Data extracted from a collection
########

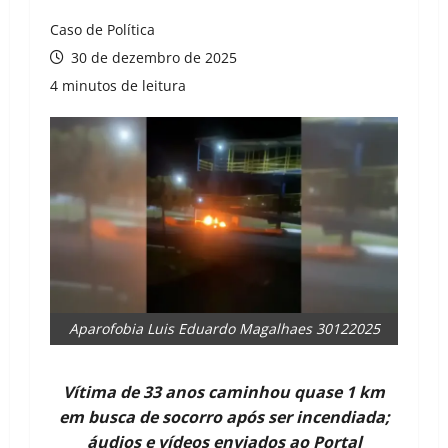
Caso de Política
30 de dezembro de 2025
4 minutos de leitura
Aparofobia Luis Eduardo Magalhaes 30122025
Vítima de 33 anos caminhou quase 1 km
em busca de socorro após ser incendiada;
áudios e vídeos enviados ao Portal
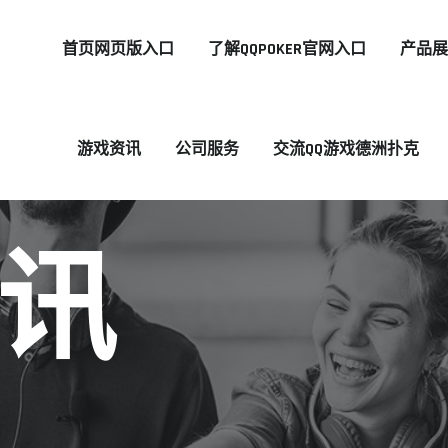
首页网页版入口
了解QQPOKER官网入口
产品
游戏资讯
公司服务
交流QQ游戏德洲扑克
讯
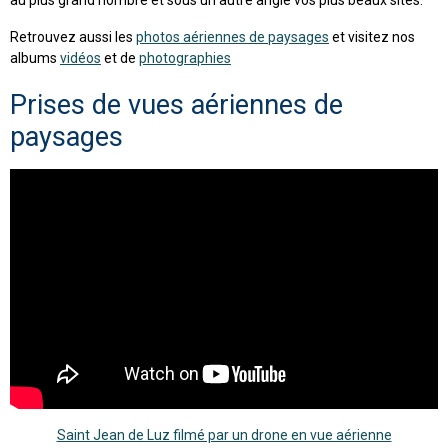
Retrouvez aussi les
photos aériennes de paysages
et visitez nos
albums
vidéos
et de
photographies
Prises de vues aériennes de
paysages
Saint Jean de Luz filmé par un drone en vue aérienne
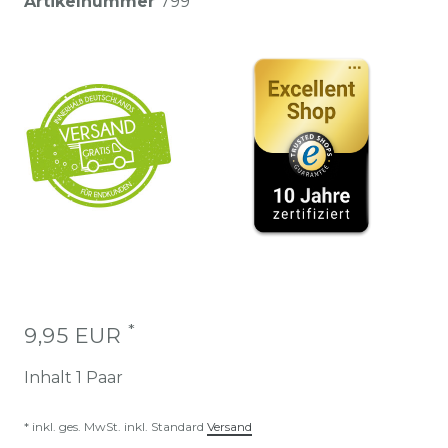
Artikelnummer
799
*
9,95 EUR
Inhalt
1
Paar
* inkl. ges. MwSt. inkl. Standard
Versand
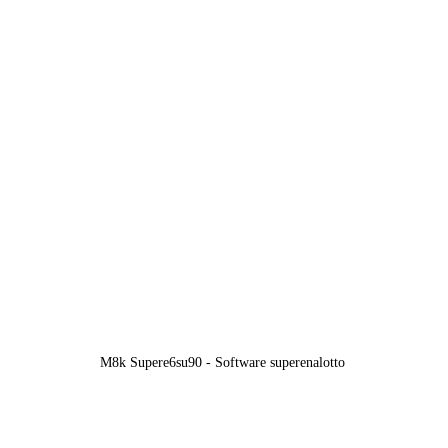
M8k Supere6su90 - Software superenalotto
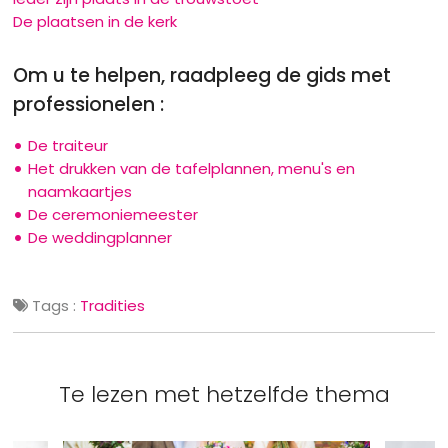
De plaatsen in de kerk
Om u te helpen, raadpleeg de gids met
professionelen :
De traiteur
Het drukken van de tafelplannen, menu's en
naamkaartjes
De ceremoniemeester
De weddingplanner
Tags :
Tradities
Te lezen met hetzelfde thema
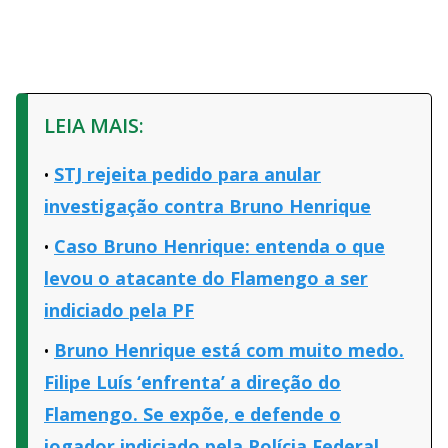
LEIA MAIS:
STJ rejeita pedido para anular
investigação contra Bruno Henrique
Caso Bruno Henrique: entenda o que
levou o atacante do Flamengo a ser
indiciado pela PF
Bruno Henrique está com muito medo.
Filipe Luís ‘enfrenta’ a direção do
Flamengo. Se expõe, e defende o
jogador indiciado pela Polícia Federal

########

Within the records, on how many lines does the word "aériennes" appear? Provide the number alone.

2